US not to leave 'vacuum' for strategic foes in Middle East: State Dpt.
This comes ahead of an upcoming visit by US Secretary of State Antony Blinken to Saudi Arabia scheduled on June 6-8.
US Deputy Assistant Secretary for Arabian Peninsula Affairs Daniel Benaim said on Friday that the US will seek to maintain a presence in the Middle East so as to not leave a vacuum that would enable strategic competitors to fill.
"We will not leave a vacuum for our strategic competitors in this region," Benaim said during a press briefing.
This comes ahead of a forthcoming visit by US Secretary of State Antony Blinken to Saudi Arabia scheduled on June 6-8. Blinken is due to meet and discuss with Saudi officials a range of regional and global matters.
Blinken is also due to take part in a US-Gulf Cooperation Council ministerial meeting, as well as a ministerial meeting of the Global Coalition to Defeat the Islamic State terror group.
Several non-member Central Asian states are due to attend the coalition, according to Deputy Special Envoy to the Global Coalition to Defeat ISIS Ian McCary.
Benaim noted during his briefing that the US works with Saudi Arabia on issues pertaining to China and Russia and that the Biden administration seeks to offer better solutions for the region instead of forcing countries to choose between the US and its competitors.

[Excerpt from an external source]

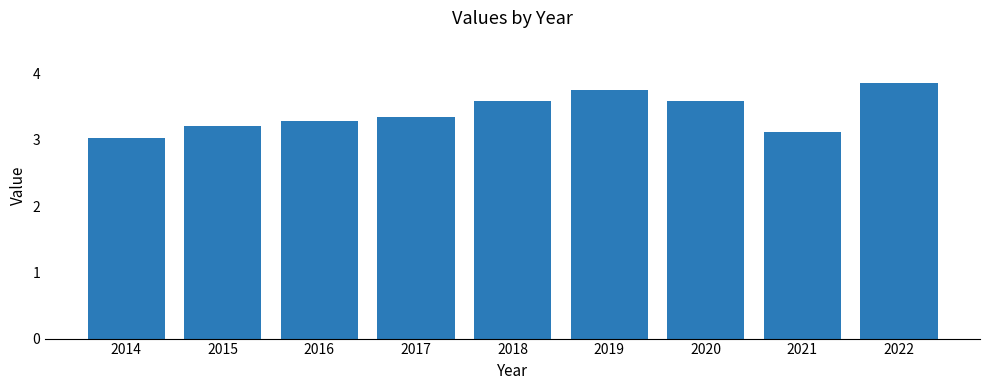

What is the value of the 4th bar from the left?

3.3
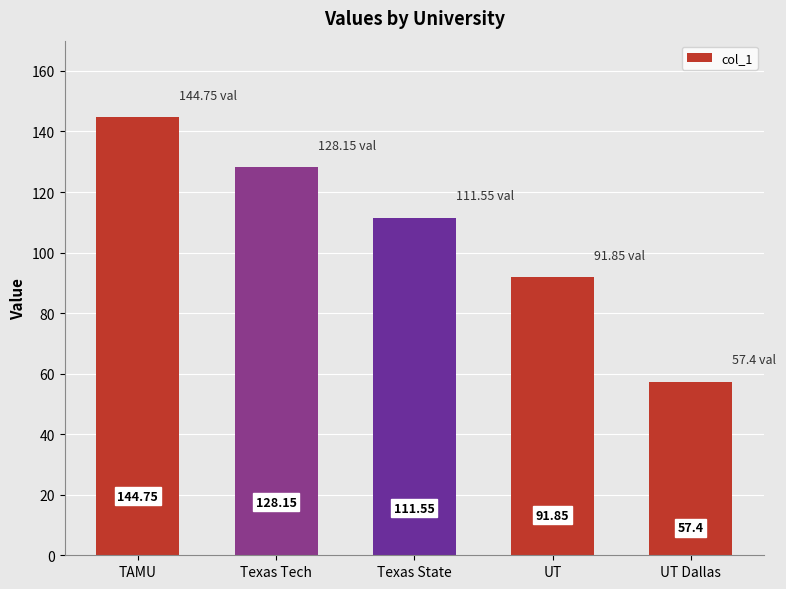

How many distinct data groups are displayed?

1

Earlier in the day, Sputnik reported that several countries have expressed an interest in joining the BRICS association, including Iran, Venezuela, and interestingly Saudi Arabia too.
The implications for Saudi Arabia to abandon the dollar would possibly be disastrous to the US economy as the US relies on the petrodollar to thrive its own currency and safeguard it as the world medium of savings in addition to world means of exchange.
In efforts to de-dollarize global trade, BRICS members have initiated talks about the possibility of forming an alternative global currency that would challenge the US dollar.
Russia's State Duma Deputy Chairman Alexander Babakov said the possibility of an alternative currency could be backed not just by gold, but also by other groups of products, such as rare-earth elements.